Recent case: Back in 2000, Dr. Edward Sperber claimed he told his supervisor at a Veterans Affairs (VA) hospital that he suspected the facility had an ongoing narcotics theft problem. The supervisor apparently reported the claim to the VA’s inspector general, but nothing further happened.
Four years later, however, the VA discharged Sperber from his job after he refused to accept a demotion and a transfer. He then filed an internal complaint alleging age discrimination; he did not pursue an internal WPA retaliation claim. Instead, he filed a federal age discrimination lawsuit—later adding on the WPA claim.

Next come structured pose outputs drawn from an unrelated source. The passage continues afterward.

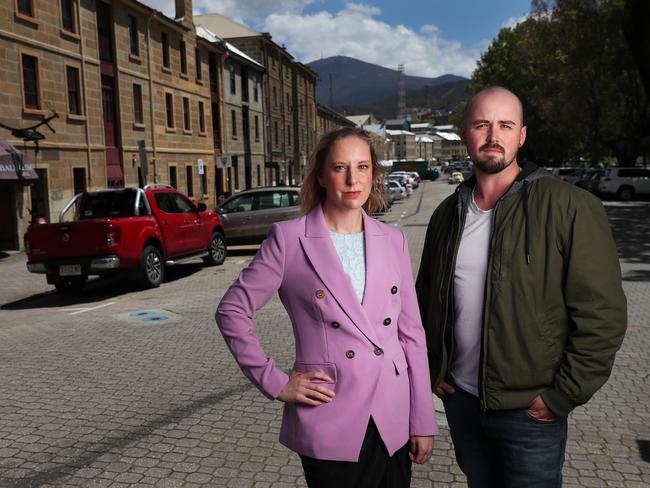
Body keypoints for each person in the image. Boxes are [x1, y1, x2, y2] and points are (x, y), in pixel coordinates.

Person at [415, 86, 627, 488]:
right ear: (464, 134)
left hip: (530, 412)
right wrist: (434, 368)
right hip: (461, 401)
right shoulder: (446, 214)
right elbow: (426, 299)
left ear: (522, 135)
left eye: (505, 125)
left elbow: (603, 316)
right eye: (482, 124)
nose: (494, 136)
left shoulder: (570, 207)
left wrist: (562, 395)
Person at [216, 127, 437, 487]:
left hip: (393, 414)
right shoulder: (289, 239)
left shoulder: (393, 239)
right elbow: (232, 311)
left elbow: (411, 334)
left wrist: (423, 419)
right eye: (340, 167)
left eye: (363, 167)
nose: (353, 179)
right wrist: (276, 382)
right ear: (320, 175)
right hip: (332, 413)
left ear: (374, 174)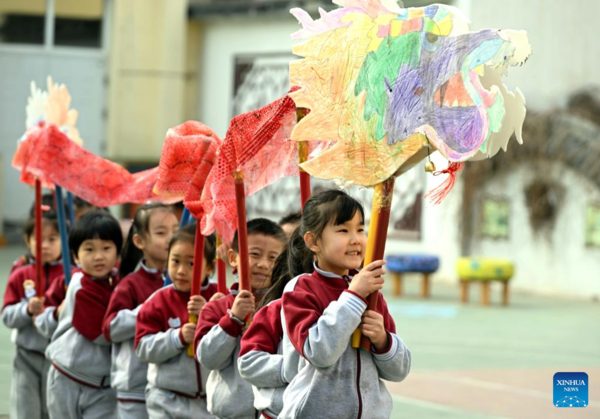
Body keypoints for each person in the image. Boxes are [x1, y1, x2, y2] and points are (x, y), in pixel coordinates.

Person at [279, 190, 411, 419]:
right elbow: (319, 352)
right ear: (313, 241)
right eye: (343, 230)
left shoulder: (373, 294)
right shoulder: (301, 288)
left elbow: (399, 371)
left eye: (360, 229)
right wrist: (353, 297)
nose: (356, 239)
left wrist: (383, 340)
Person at [195, 219, 286, 419]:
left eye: (273, 257)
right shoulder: (217, 307)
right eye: (255, 254)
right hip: (231, 414)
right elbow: (207, 359)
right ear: (233, 257)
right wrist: (232, 320)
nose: (264, 264)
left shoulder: (285, 308)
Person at [102, 203, 179, 418]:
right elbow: (110, 328)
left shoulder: (185, 284)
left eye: (176, 232)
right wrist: (151, 308)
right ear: (139, 241)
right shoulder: (130, 284)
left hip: (170, 386)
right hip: (135, 386)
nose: (171, 238)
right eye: (161, 232)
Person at [45, 210, 123, 419]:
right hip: (68, 376)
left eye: (106, 248)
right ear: (75, 256)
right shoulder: (80, 286)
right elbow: (102, 335)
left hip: (102, 384)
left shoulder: (118, 281)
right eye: (89, 249)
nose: (98, 256)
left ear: (118, 252)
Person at [135, 224, 217, 418]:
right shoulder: (158, 300)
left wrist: (209, 314)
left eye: (191, 264)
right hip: (166, 398)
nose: (181, 271)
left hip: (208, 402)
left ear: (209, 267)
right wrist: (177, 337)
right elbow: (142, 348)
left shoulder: (218, 296)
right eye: (175, 261)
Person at [1, 209, 64, 419]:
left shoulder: (70, 275)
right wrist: (26, 310)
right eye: (38, 239)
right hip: (27, 356)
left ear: (64, 240)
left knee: (53, 410)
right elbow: (7, 315)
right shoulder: (21, 274)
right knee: (25, 409)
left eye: (52, 239)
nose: (44, 244)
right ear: (28, 241)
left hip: (58, 358)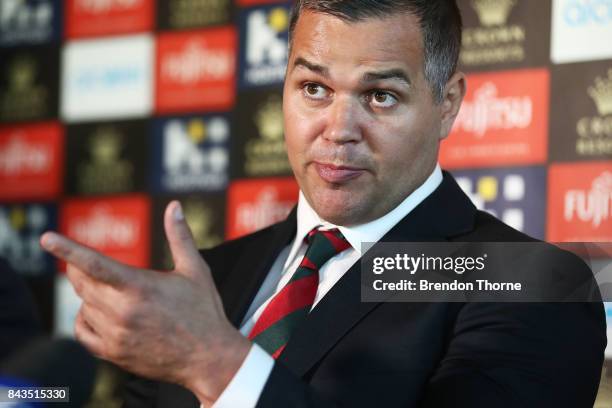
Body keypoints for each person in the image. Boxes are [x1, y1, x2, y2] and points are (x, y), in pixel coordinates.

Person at [40, 1, 606, 407]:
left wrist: (217, 365)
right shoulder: (209, 279)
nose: (338, 130)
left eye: (381, 96)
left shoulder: (533, 283)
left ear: (447, 104)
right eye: (314, 89)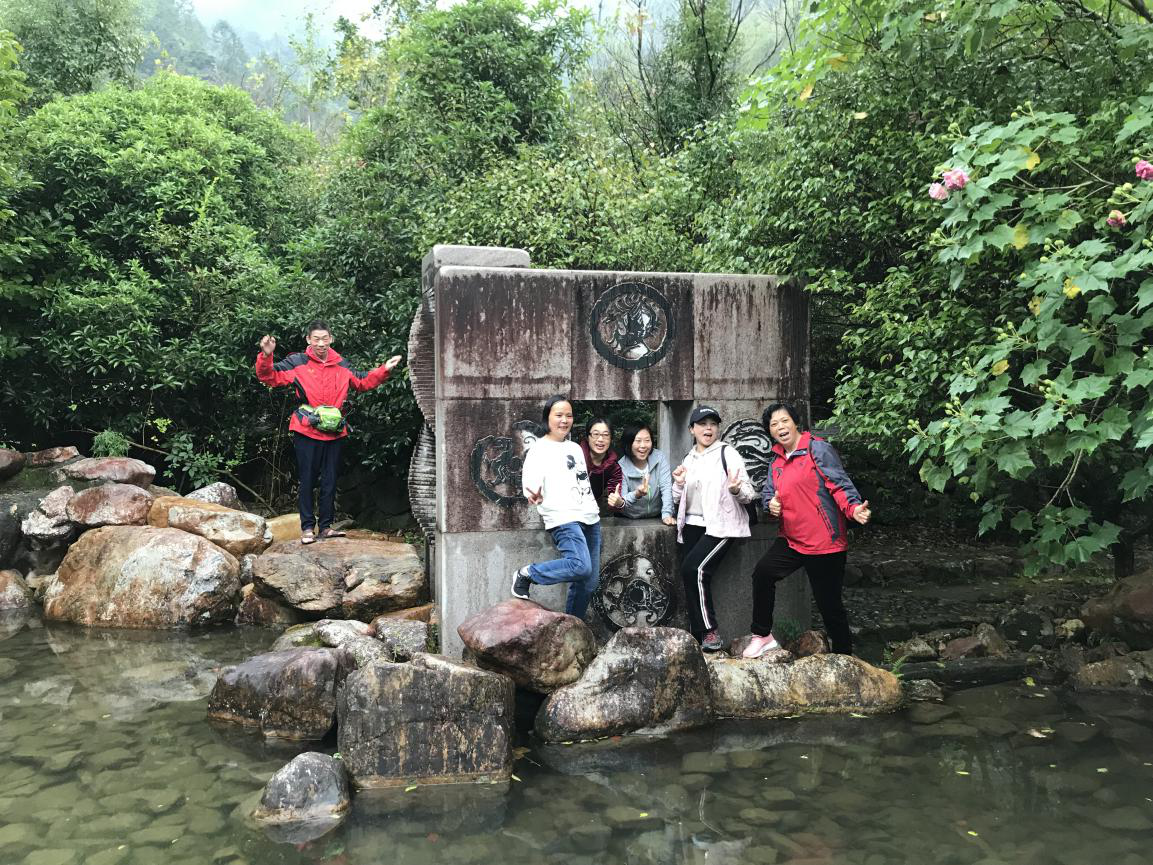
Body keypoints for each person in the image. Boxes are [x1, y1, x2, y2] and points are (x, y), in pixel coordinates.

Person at [742, 402, 872, 658]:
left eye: (784, 421)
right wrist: (771, 505)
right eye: (774, 424)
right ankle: (762, 635)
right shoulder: (776, 461)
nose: (780, 427)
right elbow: (769, 494)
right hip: (792, 539)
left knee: (829, 605)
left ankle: (844, 658)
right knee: (763, 574)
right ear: (770, 431)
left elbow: (839, 484)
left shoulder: (817, 449)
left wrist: (853, 508)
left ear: (795, 422)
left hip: (825, 541)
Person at [255, 321, 402, 545]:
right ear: (308, 340)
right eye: (316, 339)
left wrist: (385, 369)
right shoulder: (297, 362)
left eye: (325, 338)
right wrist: (266, 356)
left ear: (331, 339)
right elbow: (269, 376)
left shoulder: (341, 364)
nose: (321, 343)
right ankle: (307, 528)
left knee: (330, 481)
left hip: (334, 432)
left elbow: (362, 381)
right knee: (307, 479)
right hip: (306, 429)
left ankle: (325, 527)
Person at [671, 405, 756, 651]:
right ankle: (697, 635)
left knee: (693, 569)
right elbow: (678, 499)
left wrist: (736, 489)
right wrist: (679, 484)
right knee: (693, 576)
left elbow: (748, 493)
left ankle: (709, 631)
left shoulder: (727, 453)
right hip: (692, 524)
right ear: (692, 429)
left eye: (713, 424)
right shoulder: (689, 458)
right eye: (702, 424)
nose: (708, 428)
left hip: (721, 525)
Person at [512, 396, 602, 618]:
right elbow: (530, 485)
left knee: (588, 583)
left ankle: (573, 626)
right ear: (548, 418)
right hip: (562, 518)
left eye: (569, 416)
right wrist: (534, 495)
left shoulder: (575, 448)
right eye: (559, 415)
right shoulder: (539, 449)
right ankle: (527, 574)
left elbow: (581, 480)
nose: (564, 420)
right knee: (580, 566)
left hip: (590, 517)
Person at [611, 424, 676, 526]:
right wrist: (636, 494)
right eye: (638, 441)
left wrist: (667, 514)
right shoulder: (620, 467)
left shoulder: (659, 458)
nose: (643, 445)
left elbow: (666, 488)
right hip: (629, 519)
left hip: (657, 516)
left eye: (647, 440)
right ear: (629, 443)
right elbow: (622, 501)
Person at [581, 417, 626, 515]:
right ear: (588, 437)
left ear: (611, 439)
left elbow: (614, 501)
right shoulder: (575, 457)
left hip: (593, 515)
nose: (600, 439)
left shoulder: (613, 468)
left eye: (605, 435)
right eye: (596, 434)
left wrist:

The court tossed out the case. It reasoned that the law clearly states that as soon as Sperber suspected he had been retaliated against, he should have done two things: (1) filed the internal age discrimination complaint within 45 days (which he did) and (2) pursued the WPA claim with the MSPB (which he did not do). (Sperber, MD v. Nicholson, et al., No. 0-05-363, SD OH, 2007)
Final note: This case is very good news for public-sector employers. Often, an employee doesn’t realize he may have a possible WPA claim until his attorney plants the idea in his head. By then, it may be too late to pursue the matter before the MSPB. (In this case, that appears to be what happened, given the four-year lag between the alleged whistle-blowing and the alleged punishment and retaliation.)